Sunday, January 15, 2012

Some things i love

...besides my family, friends and the Lord, good bread and cheese with a simple salad, a pretty walk, my bed and pillows (esp. with a good book or cookbook), the mouth of a horse and a bloodhound, warming my feet on someone's warm legs, early morning cuddles with my children, traveling to a new place, my husband's hugs, a carefree heart, soup and a movie on a cold day....besides all these - I love these things I recently bought.
Word press labels from my favorite online stationary store Felix Doolittle
you can customize them and use them for gifts, cards....
www.felixdoolittle.com
they come wrapped oh so adorably...

and these my sweet friend and i found at a cute old fashioned toy store in san francisco called paxton gate - valencia blvd between 18th-20th st.  you plant each little matchstick which has a seed in it - I bought for my children - wildflowers and herbs...
tomorrow - no school - we shall plant!

and how can i not blog about my beloved bakery in san francisco - Tartine - one of the things i definitely do love.  I brought a loaf home on the plane and recreated their croque monsieurs - yum!
                                       my favorite is the shiitake mushroom croque monsieur
                                                         melty, gooiness with a crispy crust

oh so good - tartine bread, a bechemel sauce (flour, milk, salt, pepper and nutmeg), shiitake mushrooms, sundried tomatoes and swiss/gruyere cheese!
Not a bad meal - meets all my favorites,

Sunday, January 8, 2012

expectations - what?

I am not going to be apologetic to myself for not keeping up with my blog - nope, not me.
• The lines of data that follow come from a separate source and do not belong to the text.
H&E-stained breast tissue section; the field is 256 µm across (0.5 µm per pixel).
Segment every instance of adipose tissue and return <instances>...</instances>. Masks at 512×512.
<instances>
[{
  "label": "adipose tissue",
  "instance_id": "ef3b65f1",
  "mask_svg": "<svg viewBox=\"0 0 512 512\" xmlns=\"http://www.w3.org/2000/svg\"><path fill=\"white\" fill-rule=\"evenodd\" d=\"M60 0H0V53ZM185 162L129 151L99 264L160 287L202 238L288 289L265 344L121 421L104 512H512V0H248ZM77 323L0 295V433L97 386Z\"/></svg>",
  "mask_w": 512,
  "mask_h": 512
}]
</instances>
Just was walking from the barn up front and looking around the yard - the quiet in the air is relaxing me and I start to think about the scotty mcreary song i just heard in Hunny's car - a mom is telling the kids to wash their hands and faces for dinner and use inside voices, clean up the clothes on the floor, and close the doors quietly...then mom prays before they eat and thanks the Lord for slamming doors that remind her they are ALIVE, a hard working husband and dishes in the sink that remind her of money her husband is able to earn and food they are able to buy, kid's loud voices for their health and joy...oh and the song just makes me smile being thankful for so much when I have felt hard and pitiful this weekend.
Expectations of things I would like to get DONE, really I want to control something so i can feel better about chaos and time flying by and going Way to fast.   I lighten up when I can see the big picture.  Perspective.

As I write this I hear Hudson and Grace giggling and playing and i start to cringe as the volume goes up because i don't want Pea Olive to wake (control the holy spirit whispers gently) It's ok - relax.  Enjoy these giggles - right!  And there is that voice that haunts me many days and makes me feel fear ... "soon these days will be gone...enjoy it while it lasts" and then I feel panicky and want to cry... just read a great blog entry about this http://momastery.com/blog/?s=don%27t+carpe+diem&searchsubmit=

I think control and expectations are really 2 things i want to be aware of - I find myself weepy and frustrated when I lose control (I fall and hurt my neck, house is a disaster, kids get sick, they eat off the floor at a pizza parlor, projects piled up, expectations of what I want for my family, blah, blah, ahhhh).
If only i could keep perspective on what is most important - being thankful for it all - good and hard parts - and enjoy this breath i can take right now without sickness, the sun on me while i sit on this couch, the quiet of today and my napping husband next to me.  He has his priorities straight ;)  i think i will join him.